I realize my creative, intellectual, and spiritual aspirations through a variety of modes and media, including restorative practices, nonviolence, and the arts. I have been weaving the WTR into my work, and personal and community life, since 2013, when I attended a life-changing, three-day training, with Joanna Macy, Anne Symens-Bucher, and other community members at Canticle Farm, in Oakland CA.
Along with the WTR, I find enlivening, transformative, and fruitful "art for life's sake": ethical aesthetics, theopoetics, and art/life, thanks in large part to the influence of such luminaries as Deborah J. Haynes, Linda Mary Montano, and other contemporary visionaries who attempt “to dissolve the boundaries between art and life" (Montano), sacred and secular, personal and political, process and product, and ritual and performance.
I received my M.A. and Ph.D. in theology, with an emphasis in the arts, from the Graduate Theological Union, in Berkeley. I have held positions in nonprofit leadership and as an instructor and director of programs in educational settings - forums that challenge as well as keep real, meaningful, and concrete my training and interests.
My quest is one of meaning: What is the relationship between our experience and our reflections on and expressions of our experience? How does our understanding of this relationship bear on our sense of personal, social, and environmental responsibility?
Foremost, I am committed to formal and informal communities of makers, seekers, and learners as creative agents for transformation, liberation, and flourishing.
Why I am called to facilitate the Work
Since attending a weekend workshop with Joanna Macy, Anne Symens Bucher, and the Canticle Farm team, in Oakland, CA, in November 2013 (in addition to studying Joanna's books, viewing her videos, and attending some of her Dharma talks and other workshops), I have led several workshops in various settings on or based in the Work that Reconnects. I have also participated in a variety of diversity trainings, which include anti-oppression and decolonization workshops, as well as other relevant, informal learning circles on racial justice and white privilege and white supremacy. I am also a practitioner, facilitator, and lifelong learner of nonviolence and restorative practices.

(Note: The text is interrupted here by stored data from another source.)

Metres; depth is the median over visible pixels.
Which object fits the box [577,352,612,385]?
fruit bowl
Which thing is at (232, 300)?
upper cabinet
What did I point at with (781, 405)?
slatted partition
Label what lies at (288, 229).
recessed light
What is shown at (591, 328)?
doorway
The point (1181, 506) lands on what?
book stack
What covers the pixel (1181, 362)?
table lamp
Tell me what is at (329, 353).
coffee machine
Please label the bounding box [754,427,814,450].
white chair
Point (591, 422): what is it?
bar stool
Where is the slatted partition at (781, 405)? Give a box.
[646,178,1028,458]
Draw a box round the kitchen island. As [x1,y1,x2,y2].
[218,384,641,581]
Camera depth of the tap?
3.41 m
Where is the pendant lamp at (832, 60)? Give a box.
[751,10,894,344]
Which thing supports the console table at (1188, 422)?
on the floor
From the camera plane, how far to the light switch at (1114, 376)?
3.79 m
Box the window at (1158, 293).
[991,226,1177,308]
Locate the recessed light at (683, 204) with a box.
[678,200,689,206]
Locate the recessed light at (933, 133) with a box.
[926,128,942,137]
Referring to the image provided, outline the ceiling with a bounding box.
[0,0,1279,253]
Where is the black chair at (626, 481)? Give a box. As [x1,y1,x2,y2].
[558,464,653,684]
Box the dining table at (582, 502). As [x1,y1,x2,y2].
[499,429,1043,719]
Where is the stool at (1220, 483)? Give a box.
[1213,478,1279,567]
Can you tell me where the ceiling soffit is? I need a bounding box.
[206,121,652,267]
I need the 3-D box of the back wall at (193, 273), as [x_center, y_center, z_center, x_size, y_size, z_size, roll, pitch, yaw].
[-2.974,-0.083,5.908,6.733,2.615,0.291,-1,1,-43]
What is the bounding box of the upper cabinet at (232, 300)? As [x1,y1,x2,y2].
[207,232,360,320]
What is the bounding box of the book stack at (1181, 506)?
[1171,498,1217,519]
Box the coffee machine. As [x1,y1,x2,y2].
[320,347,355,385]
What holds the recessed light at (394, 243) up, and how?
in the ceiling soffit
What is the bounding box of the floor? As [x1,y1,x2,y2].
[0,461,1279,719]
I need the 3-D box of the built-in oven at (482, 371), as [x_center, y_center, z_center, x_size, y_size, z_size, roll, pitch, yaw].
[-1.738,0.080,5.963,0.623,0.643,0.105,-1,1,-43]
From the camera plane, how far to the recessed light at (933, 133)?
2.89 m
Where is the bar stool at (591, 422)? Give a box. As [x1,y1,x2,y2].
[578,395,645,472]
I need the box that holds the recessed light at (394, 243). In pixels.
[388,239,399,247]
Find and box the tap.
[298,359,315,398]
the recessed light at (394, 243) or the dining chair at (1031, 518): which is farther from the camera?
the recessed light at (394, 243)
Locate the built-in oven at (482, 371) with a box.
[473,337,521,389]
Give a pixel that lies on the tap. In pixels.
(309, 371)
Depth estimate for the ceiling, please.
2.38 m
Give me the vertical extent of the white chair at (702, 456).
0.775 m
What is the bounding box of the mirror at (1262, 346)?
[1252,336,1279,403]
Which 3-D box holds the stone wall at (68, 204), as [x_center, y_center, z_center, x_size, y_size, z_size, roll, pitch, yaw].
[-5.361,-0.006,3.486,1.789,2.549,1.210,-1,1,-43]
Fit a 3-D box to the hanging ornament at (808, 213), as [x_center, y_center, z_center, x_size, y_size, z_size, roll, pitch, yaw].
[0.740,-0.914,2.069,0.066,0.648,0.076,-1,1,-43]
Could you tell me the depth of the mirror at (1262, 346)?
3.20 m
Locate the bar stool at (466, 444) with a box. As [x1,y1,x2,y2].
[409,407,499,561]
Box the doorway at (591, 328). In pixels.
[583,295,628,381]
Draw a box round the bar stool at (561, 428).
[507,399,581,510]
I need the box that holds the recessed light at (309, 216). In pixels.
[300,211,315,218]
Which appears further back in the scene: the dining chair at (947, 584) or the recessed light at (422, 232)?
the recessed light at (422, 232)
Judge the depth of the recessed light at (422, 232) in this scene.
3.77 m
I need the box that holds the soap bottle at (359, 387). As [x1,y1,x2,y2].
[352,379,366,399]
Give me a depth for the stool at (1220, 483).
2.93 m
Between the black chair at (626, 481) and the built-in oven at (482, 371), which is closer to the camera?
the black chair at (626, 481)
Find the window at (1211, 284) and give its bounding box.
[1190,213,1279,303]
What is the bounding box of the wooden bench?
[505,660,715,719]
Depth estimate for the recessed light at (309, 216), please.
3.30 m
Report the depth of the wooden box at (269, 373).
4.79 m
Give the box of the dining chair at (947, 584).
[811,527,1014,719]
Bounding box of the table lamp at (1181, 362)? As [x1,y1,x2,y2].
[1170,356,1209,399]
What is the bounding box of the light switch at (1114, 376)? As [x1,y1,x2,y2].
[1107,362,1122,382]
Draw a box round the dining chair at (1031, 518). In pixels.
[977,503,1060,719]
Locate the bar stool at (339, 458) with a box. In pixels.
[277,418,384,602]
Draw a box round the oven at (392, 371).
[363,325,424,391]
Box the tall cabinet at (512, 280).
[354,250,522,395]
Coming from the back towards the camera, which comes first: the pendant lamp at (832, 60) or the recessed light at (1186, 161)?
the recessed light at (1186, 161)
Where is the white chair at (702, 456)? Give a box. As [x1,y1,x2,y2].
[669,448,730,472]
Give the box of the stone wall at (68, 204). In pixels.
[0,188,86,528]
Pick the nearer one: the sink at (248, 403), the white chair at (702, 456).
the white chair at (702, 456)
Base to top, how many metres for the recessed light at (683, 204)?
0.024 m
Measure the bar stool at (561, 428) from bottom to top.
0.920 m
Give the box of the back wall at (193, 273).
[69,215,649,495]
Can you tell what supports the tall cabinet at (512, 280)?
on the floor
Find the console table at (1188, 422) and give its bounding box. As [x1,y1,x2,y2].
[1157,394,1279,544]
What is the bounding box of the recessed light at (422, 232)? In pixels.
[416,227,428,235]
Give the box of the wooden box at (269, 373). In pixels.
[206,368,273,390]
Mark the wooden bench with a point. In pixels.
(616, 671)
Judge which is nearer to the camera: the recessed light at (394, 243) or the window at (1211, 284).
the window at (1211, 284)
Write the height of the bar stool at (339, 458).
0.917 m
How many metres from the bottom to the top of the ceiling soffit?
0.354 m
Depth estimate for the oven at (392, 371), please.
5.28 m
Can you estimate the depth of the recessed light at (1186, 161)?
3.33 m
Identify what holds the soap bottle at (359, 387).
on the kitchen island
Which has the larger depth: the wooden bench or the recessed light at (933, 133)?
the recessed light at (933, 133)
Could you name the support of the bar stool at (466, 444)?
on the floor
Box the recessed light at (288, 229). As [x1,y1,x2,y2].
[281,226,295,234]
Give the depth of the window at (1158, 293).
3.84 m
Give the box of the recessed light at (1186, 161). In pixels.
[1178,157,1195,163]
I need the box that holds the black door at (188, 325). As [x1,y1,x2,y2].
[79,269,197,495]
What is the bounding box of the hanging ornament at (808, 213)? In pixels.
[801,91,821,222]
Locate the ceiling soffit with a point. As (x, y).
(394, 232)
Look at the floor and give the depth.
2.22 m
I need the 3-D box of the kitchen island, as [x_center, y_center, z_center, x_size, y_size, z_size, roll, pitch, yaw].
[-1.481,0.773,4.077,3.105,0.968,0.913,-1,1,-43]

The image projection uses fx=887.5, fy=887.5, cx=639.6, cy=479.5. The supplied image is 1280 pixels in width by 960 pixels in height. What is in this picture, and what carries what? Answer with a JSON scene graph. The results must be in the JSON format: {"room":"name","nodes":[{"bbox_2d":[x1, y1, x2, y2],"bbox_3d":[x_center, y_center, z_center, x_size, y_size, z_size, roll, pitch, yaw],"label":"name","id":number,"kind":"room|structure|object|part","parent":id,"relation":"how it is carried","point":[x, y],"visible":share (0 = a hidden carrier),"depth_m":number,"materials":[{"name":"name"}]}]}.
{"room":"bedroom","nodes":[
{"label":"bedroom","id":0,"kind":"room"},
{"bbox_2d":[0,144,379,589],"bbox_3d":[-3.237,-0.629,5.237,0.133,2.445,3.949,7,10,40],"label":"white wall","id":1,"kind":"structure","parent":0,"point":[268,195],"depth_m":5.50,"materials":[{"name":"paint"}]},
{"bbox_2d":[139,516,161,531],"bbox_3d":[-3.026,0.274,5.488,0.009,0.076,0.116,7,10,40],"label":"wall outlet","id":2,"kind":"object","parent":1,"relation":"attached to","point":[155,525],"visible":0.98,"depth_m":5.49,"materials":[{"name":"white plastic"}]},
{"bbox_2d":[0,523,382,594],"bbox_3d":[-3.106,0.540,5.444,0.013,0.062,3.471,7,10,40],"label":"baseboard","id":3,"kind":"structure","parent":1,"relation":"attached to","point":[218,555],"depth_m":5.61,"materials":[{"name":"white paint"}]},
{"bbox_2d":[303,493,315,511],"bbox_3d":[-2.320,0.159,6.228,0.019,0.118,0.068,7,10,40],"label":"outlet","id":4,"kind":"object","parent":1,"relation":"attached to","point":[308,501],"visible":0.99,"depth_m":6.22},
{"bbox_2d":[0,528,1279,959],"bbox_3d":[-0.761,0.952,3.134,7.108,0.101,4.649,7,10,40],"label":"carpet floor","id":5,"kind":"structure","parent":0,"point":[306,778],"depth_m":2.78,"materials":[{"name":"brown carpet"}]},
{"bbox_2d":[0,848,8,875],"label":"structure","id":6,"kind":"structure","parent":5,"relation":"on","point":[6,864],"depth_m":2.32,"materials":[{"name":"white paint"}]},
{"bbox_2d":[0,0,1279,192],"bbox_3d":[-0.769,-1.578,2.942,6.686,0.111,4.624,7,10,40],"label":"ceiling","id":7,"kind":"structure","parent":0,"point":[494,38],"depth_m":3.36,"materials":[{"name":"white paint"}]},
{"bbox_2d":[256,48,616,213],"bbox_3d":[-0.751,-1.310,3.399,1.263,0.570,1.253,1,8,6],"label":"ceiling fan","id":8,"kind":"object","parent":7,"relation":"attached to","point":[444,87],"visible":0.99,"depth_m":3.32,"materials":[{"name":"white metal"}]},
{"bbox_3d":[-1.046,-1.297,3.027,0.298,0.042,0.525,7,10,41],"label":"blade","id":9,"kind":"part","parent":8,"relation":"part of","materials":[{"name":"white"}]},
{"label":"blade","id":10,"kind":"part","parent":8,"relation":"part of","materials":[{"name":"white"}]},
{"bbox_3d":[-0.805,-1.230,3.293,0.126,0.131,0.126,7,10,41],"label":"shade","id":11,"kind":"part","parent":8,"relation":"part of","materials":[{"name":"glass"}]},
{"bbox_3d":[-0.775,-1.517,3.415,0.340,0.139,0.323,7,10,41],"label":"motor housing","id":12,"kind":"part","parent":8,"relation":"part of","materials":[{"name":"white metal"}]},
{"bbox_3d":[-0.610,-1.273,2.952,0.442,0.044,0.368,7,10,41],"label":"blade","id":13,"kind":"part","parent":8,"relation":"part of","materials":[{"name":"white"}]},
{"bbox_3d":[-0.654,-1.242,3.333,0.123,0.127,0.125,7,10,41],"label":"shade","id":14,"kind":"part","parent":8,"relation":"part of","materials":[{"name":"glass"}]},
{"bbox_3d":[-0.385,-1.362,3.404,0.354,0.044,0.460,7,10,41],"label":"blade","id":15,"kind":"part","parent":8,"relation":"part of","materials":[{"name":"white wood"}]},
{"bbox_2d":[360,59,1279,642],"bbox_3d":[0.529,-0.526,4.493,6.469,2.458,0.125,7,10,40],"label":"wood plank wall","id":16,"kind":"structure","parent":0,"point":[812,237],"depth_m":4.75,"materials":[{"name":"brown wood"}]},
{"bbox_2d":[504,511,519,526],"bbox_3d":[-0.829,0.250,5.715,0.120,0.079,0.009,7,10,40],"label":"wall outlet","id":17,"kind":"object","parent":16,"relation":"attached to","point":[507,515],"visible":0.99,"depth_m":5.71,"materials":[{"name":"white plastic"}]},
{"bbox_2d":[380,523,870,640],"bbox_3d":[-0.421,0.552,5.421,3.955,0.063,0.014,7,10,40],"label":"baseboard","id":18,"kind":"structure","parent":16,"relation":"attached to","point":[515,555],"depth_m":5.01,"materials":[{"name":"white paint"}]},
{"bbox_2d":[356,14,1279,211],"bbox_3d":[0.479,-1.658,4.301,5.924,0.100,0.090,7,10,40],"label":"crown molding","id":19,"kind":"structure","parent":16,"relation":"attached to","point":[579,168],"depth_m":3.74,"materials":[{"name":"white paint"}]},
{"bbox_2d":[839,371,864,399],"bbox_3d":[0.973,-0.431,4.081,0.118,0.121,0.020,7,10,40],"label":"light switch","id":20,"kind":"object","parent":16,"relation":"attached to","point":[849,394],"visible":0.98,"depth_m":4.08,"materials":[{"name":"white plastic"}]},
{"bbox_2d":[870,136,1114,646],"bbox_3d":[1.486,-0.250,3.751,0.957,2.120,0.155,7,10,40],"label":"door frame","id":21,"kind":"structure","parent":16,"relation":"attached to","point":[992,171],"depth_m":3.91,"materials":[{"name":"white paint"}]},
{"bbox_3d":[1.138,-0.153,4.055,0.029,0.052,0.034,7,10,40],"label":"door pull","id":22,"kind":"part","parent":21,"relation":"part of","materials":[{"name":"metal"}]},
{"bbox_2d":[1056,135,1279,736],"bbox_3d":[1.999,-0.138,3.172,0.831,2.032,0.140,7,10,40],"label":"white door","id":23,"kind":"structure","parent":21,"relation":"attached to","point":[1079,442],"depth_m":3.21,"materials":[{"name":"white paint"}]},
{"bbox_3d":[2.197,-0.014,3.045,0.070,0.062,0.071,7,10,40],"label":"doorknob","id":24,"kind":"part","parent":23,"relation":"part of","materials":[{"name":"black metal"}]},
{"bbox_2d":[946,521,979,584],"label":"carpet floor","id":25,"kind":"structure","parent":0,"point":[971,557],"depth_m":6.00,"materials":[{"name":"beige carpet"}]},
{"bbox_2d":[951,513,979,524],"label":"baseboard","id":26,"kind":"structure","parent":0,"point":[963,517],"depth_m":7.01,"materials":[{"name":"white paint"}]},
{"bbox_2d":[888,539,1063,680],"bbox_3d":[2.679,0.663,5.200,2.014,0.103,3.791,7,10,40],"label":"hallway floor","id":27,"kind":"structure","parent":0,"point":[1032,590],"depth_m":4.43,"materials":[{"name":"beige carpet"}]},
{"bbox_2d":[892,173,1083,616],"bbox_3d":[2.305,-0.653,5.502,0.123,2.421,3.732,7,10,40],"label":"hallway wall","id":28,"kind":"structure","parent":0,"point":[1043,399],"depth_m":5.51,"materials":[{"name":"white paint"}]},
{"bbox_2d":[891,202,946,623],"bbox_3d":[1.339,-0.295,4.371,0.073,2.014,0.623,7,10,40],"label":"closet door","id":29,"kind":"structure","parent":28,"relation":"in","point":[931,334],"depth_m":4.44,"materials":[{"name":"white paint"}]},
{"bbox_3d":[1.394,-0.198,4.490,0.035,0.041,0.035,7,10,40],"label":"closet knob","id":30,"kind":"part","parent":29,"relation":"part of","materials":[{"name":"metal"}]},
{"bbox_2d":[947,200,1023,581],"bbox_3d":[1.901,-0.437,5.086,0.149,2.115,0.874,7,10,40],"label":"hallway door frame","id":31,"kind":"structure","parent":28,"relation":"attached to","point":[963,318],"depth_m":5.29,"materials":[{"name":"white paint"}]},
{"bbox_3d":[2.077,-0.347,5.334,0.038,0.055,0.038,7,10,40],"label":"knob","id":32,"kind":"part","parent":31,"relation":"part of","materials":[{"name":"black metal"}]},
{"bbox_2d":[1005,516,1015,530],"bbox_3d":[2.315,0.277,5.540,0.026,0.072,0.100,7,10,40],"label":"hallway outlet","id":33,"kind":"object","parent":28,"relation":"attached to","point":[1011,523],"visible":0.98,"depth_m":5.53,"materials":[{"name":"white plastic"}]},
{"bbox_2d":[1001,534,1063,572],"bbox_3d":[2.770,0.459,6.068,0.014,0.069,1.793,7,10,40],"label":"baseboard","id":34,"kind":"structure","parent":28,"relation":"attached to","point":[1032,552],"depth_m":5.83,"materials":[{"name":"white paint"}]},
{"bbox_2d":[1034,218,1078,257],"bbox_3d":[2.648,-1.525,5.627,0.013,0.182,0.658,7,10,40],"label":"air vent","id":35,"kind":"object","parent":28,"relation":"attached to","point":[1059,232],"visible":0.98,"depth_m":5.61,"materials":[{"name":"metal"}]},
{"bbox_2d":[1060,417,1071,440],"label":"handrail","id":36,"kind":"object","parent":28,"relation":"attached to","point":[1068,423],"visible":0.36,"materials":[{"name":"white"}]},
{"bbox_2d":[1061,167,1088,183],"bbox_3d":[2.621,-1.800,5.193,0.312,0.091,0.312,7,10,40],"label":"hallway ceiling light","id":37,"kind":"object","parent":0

How I see the Work serving the Great Turning
That the Work That Reconnects is grounded in gratitude, hope, attentiveness, vision, and life-giving and life-sustaining practices inspires me to share it with others. More than a format, it provides a way of being, of being in relationship, that emboldens personal and social transformation. As we experience the pain of the impacts of the Great Unraveling - the massive social and ecological crises - this work helps us to move us from apathy and despair into collaborative action, as we shift from the Industrial Growth Society toward a life-giving civilization.
Audiences I work with
I mainly work with international audiences of all ages, but primarily adults in educational and spiritual/religious settings (often times Catholic or interspiritual).